Excerpt provided »
■ ■ ■ ■

Please do not wish a "Happy Memorial Day" on this day; it is not a celebration to be happy about, it is rather an observance to commemorate and ponder. We observe the Memorial Day on the last Monday of May every year; remembering and honoring the men and women who died while protecting and serving our country.
Why does it matter to you? The freedoms that you and I cherish or take it for granted, did not come to us on a platter and was not a given thing either, it was earned for us through the sacrifice of men and women who fought for it. It is particularly important day for all the immigrants who enjoy full civil rights and equal opportunity in America.
I am pleased to share my thoughts, hoping you would find it to be a meaningful day for you. What will I do and what can you do is as follows.
The tradition of Memorial Day observance began after the American Civil War to commemorate the Union and confederate soldiers who died in the civil war. Indeed, it was the civil war that abolished slavery which was the stepping stone for passing the Civil rights Act of 1964 and the very cause for the immigrants to make it to America.

■ ■ ■ ■

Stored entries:
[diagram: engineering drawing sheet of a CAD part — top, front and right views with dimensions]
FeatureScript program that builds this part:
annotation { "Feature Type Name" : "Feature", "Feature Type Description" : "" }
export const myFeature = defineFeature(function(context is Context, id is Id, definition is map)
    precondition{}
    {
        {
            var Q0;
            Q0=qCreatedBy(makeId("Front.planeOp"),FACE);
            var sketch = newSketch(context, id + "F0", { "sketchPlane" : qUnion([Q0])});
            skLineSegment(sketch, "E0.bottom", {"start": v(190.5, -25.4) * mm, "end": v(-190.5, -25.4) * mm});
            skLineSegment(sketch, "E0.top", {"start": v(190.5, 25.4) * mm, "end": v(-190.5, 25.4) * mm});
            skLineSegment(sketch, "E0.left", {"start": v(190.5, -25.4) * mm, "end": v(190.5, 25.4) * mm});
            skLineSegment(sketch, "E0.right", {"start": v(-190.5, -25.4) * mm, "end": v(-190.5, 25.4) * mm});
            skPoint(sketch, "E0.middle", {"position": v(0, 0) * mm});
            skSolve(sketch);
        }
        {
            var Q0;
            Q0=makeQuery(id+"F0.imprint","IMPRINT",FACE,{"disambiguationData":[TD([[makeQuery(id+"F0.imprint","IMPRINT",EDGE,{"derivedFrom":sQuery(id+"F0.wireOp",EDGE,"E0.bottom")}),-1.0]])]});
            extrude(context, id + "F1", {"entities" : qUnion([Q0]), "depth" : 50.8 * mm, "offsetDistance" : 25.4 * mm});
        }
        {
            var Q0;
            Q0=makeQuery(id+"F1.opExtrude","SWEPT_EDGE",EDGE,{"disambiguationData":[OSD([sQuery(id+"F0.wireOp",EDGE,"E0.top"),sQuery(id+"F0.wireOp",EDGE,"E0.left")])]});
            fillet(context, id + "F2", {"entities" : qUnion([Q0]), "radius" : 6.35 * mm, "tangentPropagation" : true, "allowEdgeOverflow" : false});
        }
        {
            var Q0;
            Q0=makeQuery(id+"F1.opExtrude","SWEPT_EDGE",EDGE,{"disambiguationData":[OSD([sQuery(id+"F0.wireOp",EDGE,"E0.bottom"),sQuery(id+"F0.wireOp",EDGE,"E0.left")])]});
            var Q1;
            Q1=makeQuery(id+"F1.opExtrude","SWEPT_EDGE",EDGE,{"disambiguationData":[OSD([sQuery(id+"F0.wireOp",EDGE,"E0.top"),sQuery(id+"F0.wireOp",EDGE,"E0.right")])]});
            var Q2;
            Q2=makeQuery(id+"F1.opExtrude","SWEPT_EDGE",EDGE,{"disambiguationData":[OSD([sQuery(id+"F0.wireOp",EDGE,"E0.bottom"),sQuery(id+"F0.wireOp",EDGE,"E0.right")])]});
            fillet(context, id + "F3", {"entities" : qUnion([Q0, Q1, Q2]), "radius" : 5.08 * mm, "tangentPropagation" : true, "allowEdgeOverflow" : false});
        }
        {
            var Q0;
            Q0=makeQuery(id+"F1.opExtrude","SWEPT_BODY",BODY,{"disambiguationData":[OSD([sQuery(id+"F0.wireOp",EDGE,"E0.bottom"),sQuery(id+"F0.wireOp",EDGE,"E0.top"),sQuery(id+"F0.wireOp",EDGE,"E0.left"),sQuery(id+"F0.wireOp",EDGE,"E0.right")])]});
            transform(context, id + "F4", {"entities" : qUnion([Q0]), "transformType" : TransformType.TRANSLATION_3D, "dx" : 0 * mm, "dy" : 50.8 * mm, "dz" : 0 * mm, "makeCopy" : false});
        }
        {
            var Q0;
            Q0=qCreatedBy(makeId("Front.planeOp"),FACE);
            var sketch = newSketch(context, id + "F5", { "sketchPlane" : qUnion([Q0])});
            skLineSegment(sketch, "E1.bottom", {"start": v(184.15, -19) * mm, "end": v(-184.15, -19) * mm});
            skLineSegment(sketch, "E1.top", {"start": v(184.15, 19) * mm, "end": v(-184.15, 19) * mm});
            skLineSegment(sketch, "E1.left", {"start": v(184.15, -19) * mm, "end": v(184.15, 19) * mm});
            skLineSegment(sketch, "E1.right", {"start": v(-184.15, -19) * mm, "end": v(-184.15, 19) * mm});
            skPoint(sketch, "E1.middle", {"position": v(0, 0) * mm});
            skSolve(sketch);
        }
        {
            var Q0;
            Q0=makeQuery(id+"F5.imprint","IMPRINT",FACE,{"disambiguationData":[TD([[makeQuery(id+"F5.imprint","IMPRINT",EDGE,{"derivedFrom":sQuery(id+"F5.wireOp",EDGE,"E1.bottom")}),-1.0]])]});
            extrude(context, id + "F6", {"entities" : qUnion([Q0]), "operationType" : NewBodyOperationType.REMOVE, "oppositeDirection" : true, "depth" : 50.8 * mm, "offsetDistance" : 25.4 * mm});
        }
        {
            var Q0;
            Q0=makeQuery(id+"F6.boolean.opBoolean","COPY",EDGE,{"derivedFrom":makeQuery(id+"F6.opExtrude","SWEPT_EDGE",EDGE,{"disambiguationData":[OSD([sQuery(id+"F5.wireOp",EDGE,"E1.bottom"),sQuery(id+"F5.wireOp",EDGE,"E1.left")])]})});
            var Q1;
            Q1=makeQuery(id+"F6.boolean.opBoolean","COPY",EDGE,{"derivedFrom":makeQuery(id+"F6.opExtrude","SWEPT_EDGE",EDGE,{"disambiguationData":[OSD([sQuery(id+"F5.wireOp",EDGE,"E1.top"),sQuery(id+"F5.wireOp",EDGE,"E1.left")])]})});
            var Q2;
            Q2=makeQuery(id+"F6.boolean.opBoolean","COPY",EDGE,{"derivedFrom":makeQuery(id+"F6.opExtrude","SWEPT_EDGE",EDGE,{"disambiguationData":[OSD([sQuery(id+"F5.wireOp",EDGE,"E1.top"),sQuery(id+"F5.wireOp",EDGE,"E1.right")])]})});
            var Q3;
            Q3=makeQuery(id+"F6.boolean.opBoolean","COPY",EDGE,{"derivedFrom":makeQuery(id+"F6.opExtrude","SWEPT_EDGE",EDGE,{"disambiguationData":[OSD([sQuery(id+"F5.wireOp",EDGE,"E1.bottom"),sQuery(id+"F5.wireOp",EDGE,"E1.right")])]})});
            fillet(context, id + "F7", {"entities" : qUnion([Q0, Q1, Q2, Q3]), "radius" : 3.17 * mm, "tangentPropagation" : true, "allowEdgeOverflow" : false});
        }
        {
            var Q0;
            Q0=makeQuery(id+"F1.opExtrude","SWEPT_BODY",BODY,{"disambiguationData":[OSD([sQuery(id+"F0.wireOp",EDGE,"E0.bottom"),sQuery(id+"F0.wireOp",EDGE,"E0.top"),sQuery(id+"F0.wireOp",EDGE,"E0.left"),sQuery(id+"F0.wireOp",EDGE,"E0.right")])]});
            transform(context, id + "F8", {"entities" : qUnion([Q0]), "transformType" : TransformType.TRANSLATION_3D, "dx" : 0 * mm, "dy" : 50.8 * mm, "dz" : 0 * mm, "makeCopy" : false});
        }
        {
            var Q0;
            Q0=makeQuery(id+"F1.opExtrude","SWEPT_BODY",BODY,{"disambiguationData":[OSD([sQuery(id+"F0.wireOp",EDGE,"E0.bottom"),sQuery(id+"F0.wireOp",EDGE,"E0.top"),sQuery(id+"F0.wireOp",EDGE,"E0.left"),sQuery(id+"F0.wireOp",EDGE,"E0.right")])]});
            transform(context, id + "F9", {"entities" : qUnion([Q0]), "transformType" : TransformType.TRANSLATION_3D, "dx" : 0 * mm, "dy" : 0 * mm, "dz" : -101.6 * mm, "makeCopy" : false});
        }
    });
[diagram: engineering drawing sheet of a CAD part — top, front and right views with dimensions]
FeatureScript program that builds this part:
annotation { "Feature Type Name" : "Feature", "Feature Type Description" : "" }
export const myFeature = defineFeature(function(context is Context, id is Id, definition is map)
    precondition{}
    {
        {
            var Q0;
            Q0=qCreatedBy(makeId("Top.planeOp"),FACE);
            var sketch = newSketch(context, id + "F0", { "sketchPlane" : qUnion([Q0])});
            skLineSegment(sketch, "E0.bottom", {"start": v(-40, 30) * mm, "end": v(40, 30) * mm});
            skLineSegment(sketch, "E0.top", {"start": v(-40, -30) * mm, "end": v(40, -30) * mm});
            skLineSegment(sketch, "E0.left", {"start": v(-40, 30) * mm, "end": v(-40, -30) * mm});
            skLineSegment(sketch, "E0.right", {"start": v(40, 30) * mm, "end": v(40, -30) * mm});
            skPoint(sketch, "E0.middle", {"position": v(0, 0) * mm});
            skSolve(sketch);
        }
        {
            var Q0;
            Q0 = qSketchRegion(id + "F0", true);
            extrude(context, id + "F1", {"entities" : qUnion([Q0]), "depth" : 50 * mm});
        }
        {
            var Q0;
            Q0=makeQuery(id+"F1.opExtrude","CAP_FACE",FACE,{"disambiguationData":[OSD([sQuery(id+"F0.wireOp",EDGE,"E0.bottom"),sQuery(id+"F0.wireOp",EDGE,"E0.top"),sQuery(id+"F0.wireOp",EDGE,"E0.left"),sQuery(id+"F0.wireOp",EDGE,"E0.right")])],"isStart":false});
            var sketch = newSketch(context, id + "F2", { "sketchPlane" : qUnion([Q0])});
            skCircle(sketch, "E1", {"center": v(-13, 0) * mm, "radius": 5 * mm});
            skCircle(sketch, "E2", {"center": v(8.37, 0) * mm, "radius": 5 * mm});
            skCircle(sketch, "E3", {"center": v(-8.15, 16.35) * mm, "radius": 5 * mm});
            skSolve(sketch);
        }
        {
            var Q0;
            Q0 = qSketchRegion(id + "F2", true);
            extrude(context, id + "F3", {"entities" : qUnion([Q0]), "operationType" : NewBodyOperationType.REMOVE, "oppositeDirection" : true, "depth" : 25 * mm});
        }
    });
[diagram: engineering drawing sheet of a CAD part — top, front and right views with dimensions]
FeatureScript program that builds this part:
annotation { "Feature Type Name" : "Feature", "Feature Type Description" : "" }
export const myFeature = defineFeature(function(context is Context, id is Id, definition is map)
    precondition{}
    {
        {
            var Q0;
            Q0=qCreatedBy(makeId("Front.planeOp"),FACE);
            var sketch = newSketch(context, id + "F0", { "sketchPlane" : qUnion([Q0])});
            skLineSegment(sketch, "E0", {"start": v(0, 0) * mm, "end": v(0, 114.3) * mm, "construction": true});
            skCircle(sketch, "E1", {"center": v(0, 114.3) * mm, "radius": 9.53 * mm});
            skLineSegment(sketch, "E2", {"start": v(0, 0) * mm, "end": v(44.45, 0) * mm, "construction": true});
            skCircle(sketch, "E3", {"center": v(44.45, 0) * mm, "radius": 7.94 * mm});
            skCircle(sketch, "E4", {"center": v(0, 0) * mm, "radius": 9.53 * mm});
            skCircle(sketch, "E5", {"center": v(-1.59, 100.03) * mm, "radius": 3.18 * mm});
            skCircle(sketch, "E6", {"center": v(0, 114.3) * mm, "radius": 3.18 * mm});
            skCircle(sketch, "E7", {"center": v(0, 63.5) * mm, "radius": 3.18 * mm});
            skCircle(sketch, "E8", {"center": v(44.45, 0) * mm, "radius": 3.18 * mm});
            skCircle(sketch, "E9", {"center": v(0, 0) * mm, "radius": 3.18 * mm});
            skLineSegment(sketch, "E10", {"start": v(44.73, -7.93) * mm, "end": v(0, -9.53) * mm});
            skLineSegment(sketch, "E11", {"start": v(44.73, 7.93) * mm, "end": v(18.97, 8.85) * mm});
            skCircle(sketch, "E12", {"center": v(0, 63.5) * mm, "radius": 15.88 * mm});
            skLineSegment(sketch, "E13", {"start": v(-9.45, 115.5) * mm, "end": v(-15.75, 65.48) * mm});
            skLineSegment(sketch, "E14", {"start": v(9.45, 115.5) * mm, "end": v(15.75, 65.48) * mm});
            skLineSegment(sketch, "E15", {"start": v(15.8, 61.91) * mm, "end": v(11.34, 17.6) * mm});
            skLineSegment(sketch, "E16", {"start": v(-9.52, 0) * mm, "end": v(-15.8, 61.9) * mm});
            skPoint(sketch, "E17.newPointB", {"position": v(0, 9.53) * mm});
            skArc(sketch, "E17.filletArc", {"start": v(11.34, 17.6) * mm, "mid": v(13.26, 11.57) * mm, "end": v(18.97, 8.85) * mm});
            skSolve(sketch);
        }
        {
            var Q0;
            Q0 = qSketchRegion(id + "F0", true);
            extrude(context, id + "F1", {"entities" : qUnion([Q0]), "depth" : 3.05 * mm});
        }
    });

■ ■ ■ ■

Challenges »
a) According to the Memorial Day piece, why should people avoid wishing others a "Happy Memorial Day"? Answer in one to three sentences.
b) Write the next part of the Memorial Day piece, picking up after its last sentence.
These records have no connection to the Memorial Day text.

Task responses »
a) Memorial Day is not a celebration to be happy about. It is an observance to commemorate and ponder.

b)
On the Memorial Day in 2010, I drove from Louisville to Dallas, an 840 miles journey and stopped at every cemetery that was visible on the road side. I said a short prayer asking the creator to restore the balance on the earth though forgiveness to those who have sinned and bring completeness to those who left incomplete transactions in life. I particularly remember stopping at 4 national cemeteries, and there was one near Nashville on I-40 for the veterans, which was off the road, and I drove through a creek to get there and paid my homage to the men and women who died for my country's freedom. It just feels good to be a part of the whole.
What is the point in doing all this? Its a moment to connect with ourselves and know thyself. We are on run every day chasing the next moment, and there is no time for ourselves...we give time to strangers, friends and others, and it is a good idea to give some time to ourselves.
There is a beautiful Islamic supplication that asks God to forgive the ones who are alive and the ones who are dead, and the parents, family, friends, believers and strangers. It runs something like this, "Dear God, forgive me and my parents and my teachers and all the believing men and women, the living and the dead with your mercy. Amen." Thank God for this inclusive pluralistic prayer seeking goodness for all the living and the dead.
It is time to pause and reflect on life and express gratitude to those who helped shape you. In my case, I will take out some time to reflect about my Mother, Father, Maternal Grand father, Dadski (father figure), my late wife, one of my two favorite uncles, the relatives I was close with, the teachers who were good to me, and the strangers who were good to me, and friends who have passed away and several others.
I will pull over on the road side at every cemetery I spot on the memorial day and silently pray for them. Praying for the unknown connects you with the unselfish-self in you, giving a sense of joy that is hard to explain. Try it and see how good you feel about yourselves - visit a cemetery, eventually we all have to go there.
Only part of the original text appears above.